Hi all,
I've got a star mesh community with 11 center gateway clusters and 5 satellite gateways. A mix of 5000 and 3000 series (R81.20) and some Quantum Sparks (R81.10). One of my center gateway clusters (3000) will not establish a tunnel with other gateways, with the exception of one of the Quantum Sparks. I'm also using Harmony VPN and that tunnel is active.
On the problem cluster in SmartView Monitor, it shows a "Down" state to most other gateways, but will show "Up - Phase 1" at times. Looking at my other gateways/clusters to the problem cluster, it's similar - some show "Up - Phase 1" and others show "Down."
In the logs, outgoing connection attempts from the problem cluster are rejected with the message, "Informational exchange: Sending notification to peer: Invalid IKE SPI IKE SPIs: 20cb86c6725e2650:e095fab9ae48e34d." Incoming attempts from other gateways/clusters are rejected with the message, "Child SA exchange: Exchange failed: timeout reached."

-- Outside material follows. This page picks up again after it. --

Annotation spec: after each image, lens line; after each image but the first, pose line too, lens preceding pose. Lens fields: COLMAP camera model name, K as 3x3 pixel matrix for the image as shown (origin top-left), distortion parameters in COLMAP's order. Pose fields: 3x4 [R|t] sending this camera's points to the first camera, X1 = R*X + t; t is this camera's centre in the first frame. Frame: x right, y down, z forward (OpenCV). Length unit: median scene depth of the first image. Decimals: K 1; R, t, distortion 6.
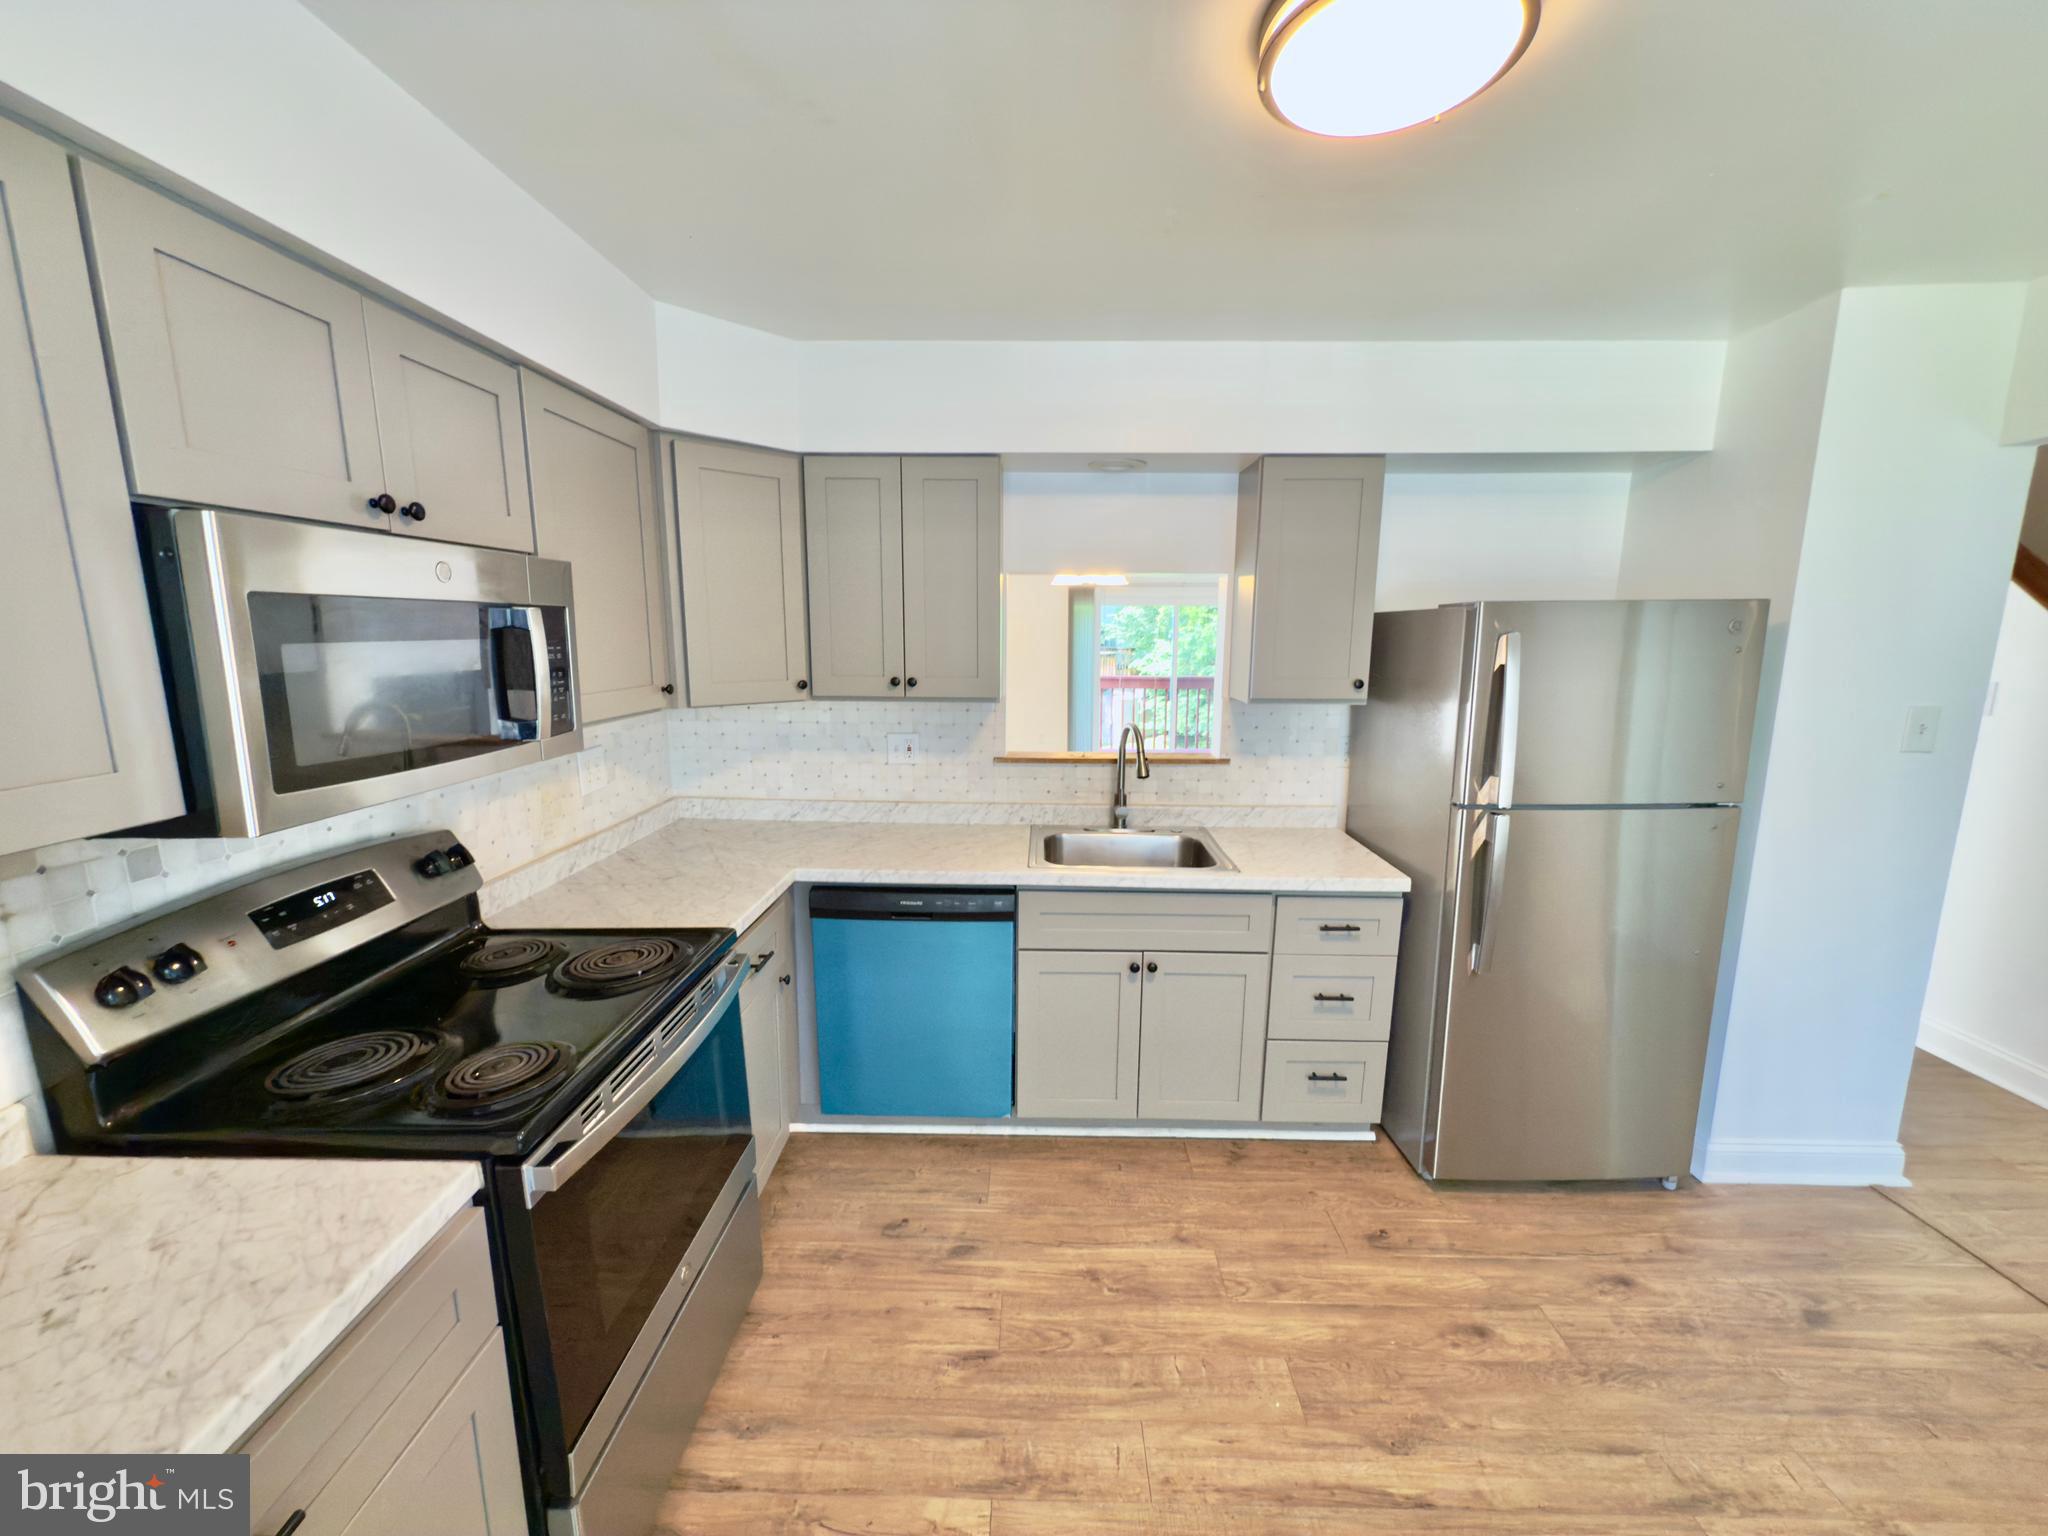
lens RADIAL K [[806.2, 0, 1028.2], [0, 806.2, 769.7], [0, 0, 1]] dist [-0.000173, -0.000459]
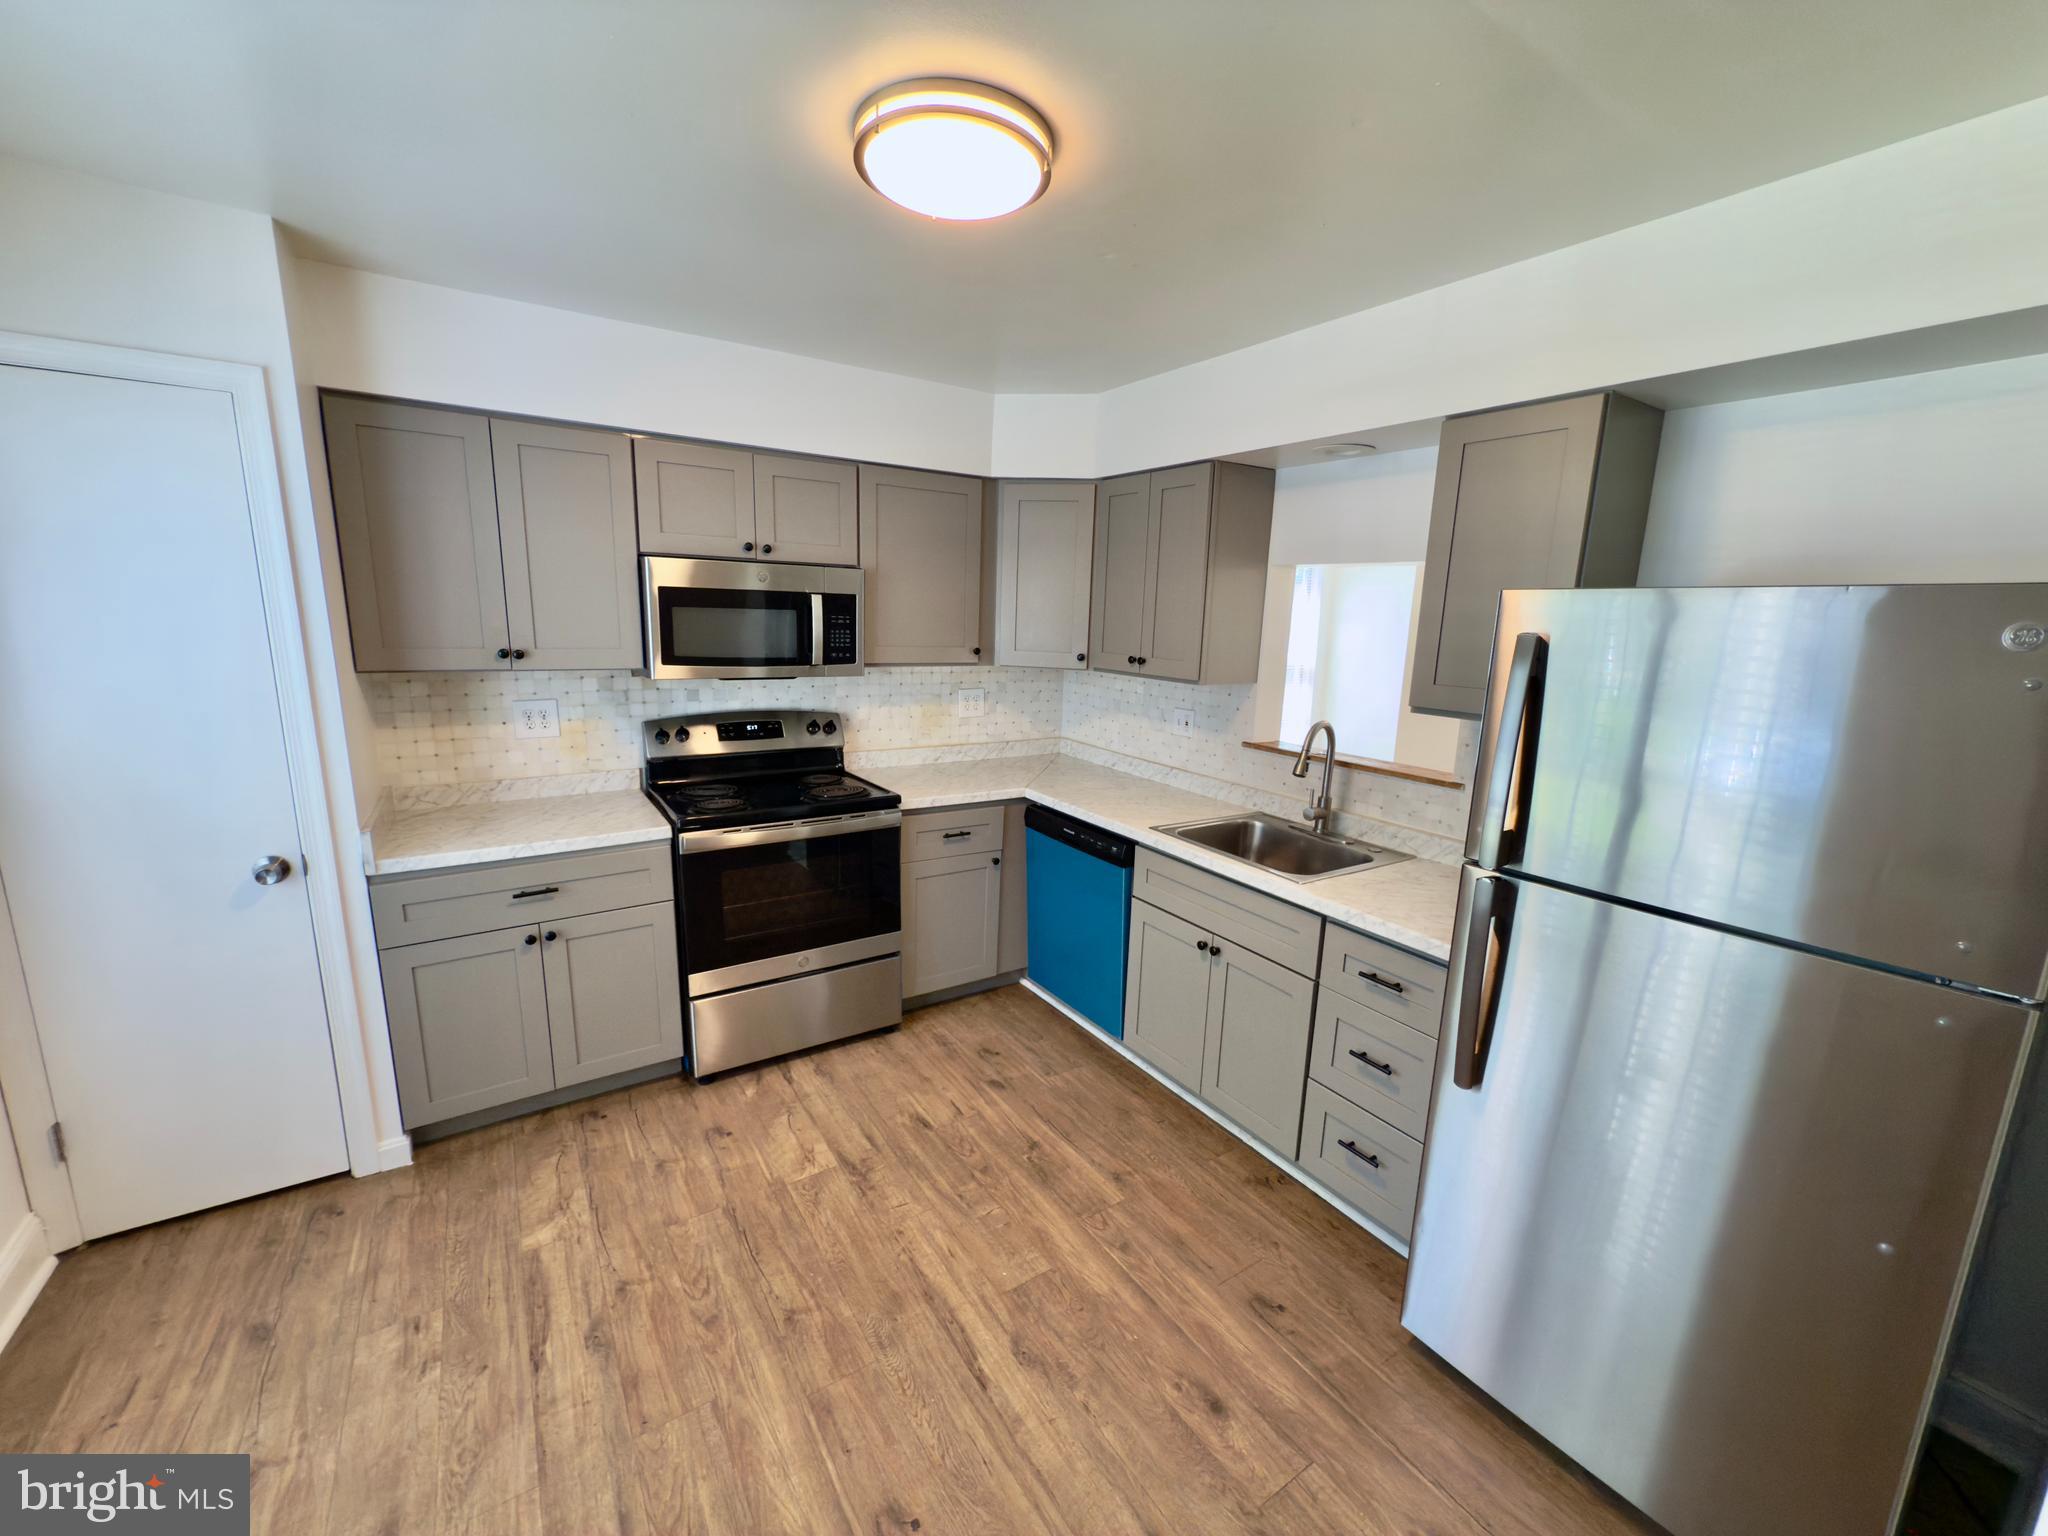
lens RADIAL K [[806.2, 0, 1028.2], [0, 806.2, 769.7], [0, 0, 1]] dist [-0.000173, -0.000459]
pose [[0.572828, 0.171630, -0.801506, 0.925116], [-0.171313, 0.981306, 0.087695, -0.033115], [0.801573, 0.087074, 0.591522, 0.218275]]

I'm also seeing some drops on the VPN blade, with the active member of the problem cluster as the Origin. There is little information - the destination is the problem cluster, but there is no source, service, etc. The VPN Peer Gateway is one of my other gateways/clusters.
I've tried resetting the tunnel, rebooting the problem gateways, other gateways, pushing policy, updating to the latest Take (118), deleting SA's via "vpn tu" and even removing the problem cluster from the VPN community and adding it back, but nothing changes. And it's driving me crazy that one tunnel gets established without an issue...
I should note that I don't know when this started. We have SD-WAN appliances at most of these sites, including the problem site, and traffic is routed through those as a primary, with the CP tunnels as backup. So nobody would really notice if the tunnel is down.
My next step is to open a ticket, but thought I'd ask here first. Thanks all.